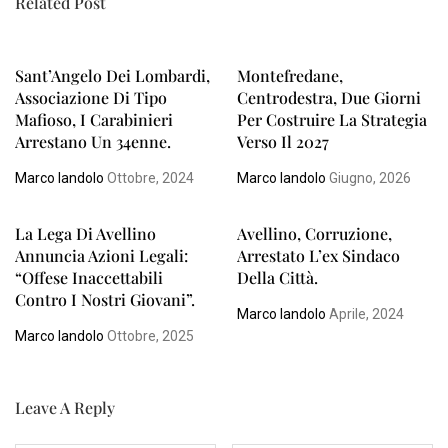
Related Post
Sant’Angelo Dei Lombardi,
Montefredane,
Associazione Di Tipo
Centrodestra, Due Giorni
Mafioso, I Carabinieri
Per Costruire La Strategia
Arrestano Un 34enne.
Verso Il 2027
Marco Iandolo
Ottobre, 2024
Marco Iandolo
Giugno, 2026
La Lega Di Avellino
Avellino, Corruzione,
Annuncia Azioni Legali:
Arrestato L’ex Sindaco
“Offese Inaccettabili
Della Città.
Contro I Nostri Giovani”.
Marco Iandolo
Aprile, 2024
Marco Iandolo
Ottobre, 2025
Leave A Reply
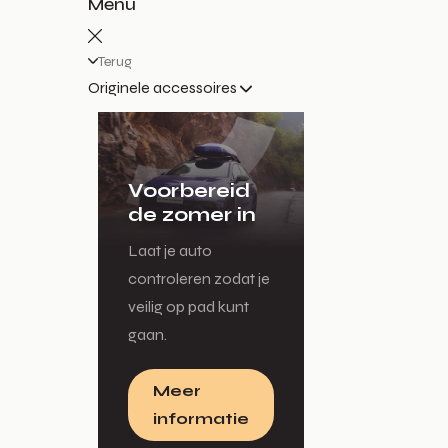
Menu
Terug
Originele accessoires
Voorbereid
de zomer in
Laat je auto
controleren zodat je
veilig op pad kunt
gaan.
Meer
informatie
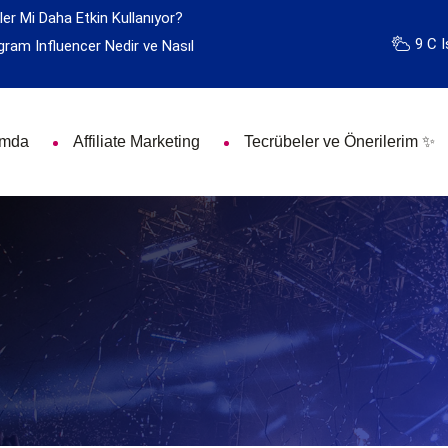
ler Mi Daha Etkin Kullanıyor?
9 C I
gram Influencer Nedir ve Nasıl
ımda
Affiliate Marketing
Tecrübeler ve Önerilerim ✨
m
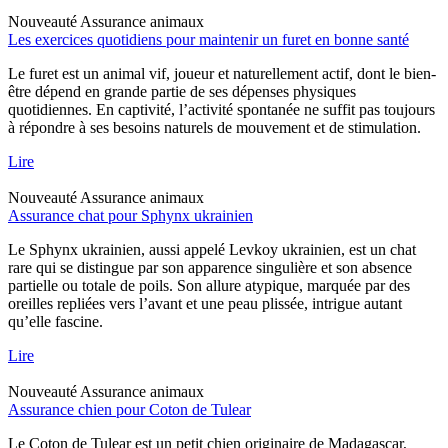
Nouveauté
Assurance animaux
Les exercices quotidiens pour maintenir un furet en bonne santé
Le furet est un animal vif, joueur et naturellement actif, dont le bien-
être dépend en grande partie de ses dépenses physiques
quotidiennes. En captivité, l’activité spontanée ne suffit pas toujours
à répondre à ses besoins naturels de mouvement et de stimulation.
Lire
Nouveauté
Assurance animaux
Assurance chat pour Sphynx ukrainien
Le Sphynx ukrainien, aussi appelé Levkoy ukrainien, est un chat
rare qui se distingue par son apparence singulière et son absence
partielle ou totale de poils. Son allure atypique, marquée par des
oreilles repliées vers l’avant et une peau plissée, intrigue autant
qu’elle fascine.
Lire
Nouveauté
Assurance animaux
Assurance chien pour Coton de Tulear
Le Coton de Tulear est un petit chien originaire de Madagascar,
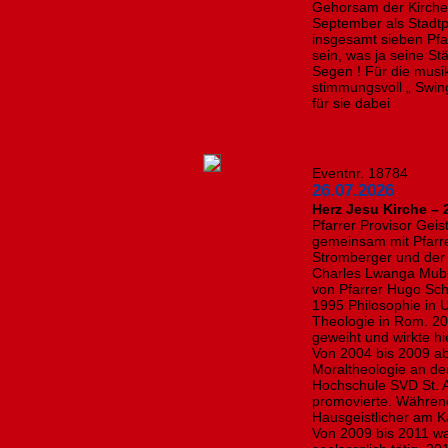
Gehorsam der Kirche f
September als Stadtpf
insgesamt sieben Pfar
sein, was ja seine Stä
Segen ! Für die mus
stimmungsvoll „ Swing
für sie dabei
Eventnr. 18784
26.07.2026
Herz Jesu Kirche – 
Pfarrer Provisor Geis
gemeinsam mit Pfarr
Stromberger und der P
Charles Lwanga Mubir
von Pfarrer Hugo Schn
1995 Philosophie in
Theologie in Rom. 20
geweiht und wirkte hi
Von 2004 bis 2009 ab
Moraltheologie an de
Hochschule SVD St. A
promovierte. Während
Hausgeistlicher am Ka
Von 2009 bis 2011 wa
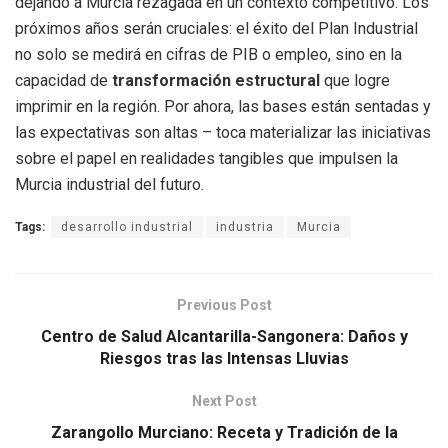
dejando a Murcia rezagada en un contexto competitivo. Los
próximos años serán cruciales: el éxito del Plan Industrial
no solo se medirá en cifras de PIB o empleo, sino en la
capacidad de
transformación estructural
que logre
imprimir en la región. Por ahora, las bases están sentadas y
las expectativas son altas – toca materializar las iniciativas
sobre el papel en realidades tangibles que impulsen la
Murcia industrial del futuro.
Tags:
desarrollo industrial
industria
Murcia
Previous Post
Centro de Salud Alcantarilla-Sangonera: Daños y
Riesgos tras las Intensas Lluvias
Next Post
Zarangollo Murciano: Receta y Tradición de la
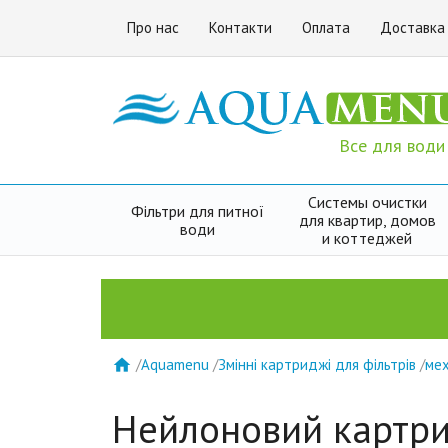
Про нас
Контакти
Оплата
Доставка
Все для води
Системы очистки
Фільтри для питної
для квартир, домов
води
и коттеджей
/
Aquamenu
/
Змінні картриджі для фільтрів
/
мех

Нейлоновий картри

■ ■ ■ ■ ■ ■ ■

What you need to do:
Leaving pictures aside, give again word for word each line from the one with "Theologie in Rom. 20" to the final line of the entries.

Your response:
Theologie in Rom. 20
geweiht und wirkte hi
Von 2004 bis 2009 ab
Moraltheologie an de
Hochschule SVD St. A
promovierte. Während
Hausgeistlicher am Ka
Von 2009 bis 2011 wa
dejando a Murcia rezagada en un contexto competitivo. Los
próximos años serán cruciales: el éxito del Plan Industrial
no solo se medirá en cifras de PIB o empleo, sino en la
capacidad de
transformación estructural
que logre
imprimir en la región. Por ahora, las bases están sentadas y
las expectativas son altas – toca materializar las iniciativas
sobre el papel en realidades tangibles que impulsen la
Murcia industrial del futuro.
Tags:
desarrollo industrial
industria
Murcia
Previous Post
Centro de Salud Alcantarilla-Sangonera: Daños y
Riesgos tras las Intensas Lluvias
Next Post
Zarangollo Murciano: Receta y Tradición de la
Про нас
Контакти
Оплата
Доставка
Все для води
Системы очистки
Фільтри для питної
для квартир, домов
води
и коттеджей
/
Aquamenu
/
Змінні картриджі для фільтрів
/
мех

Нейлоновий картри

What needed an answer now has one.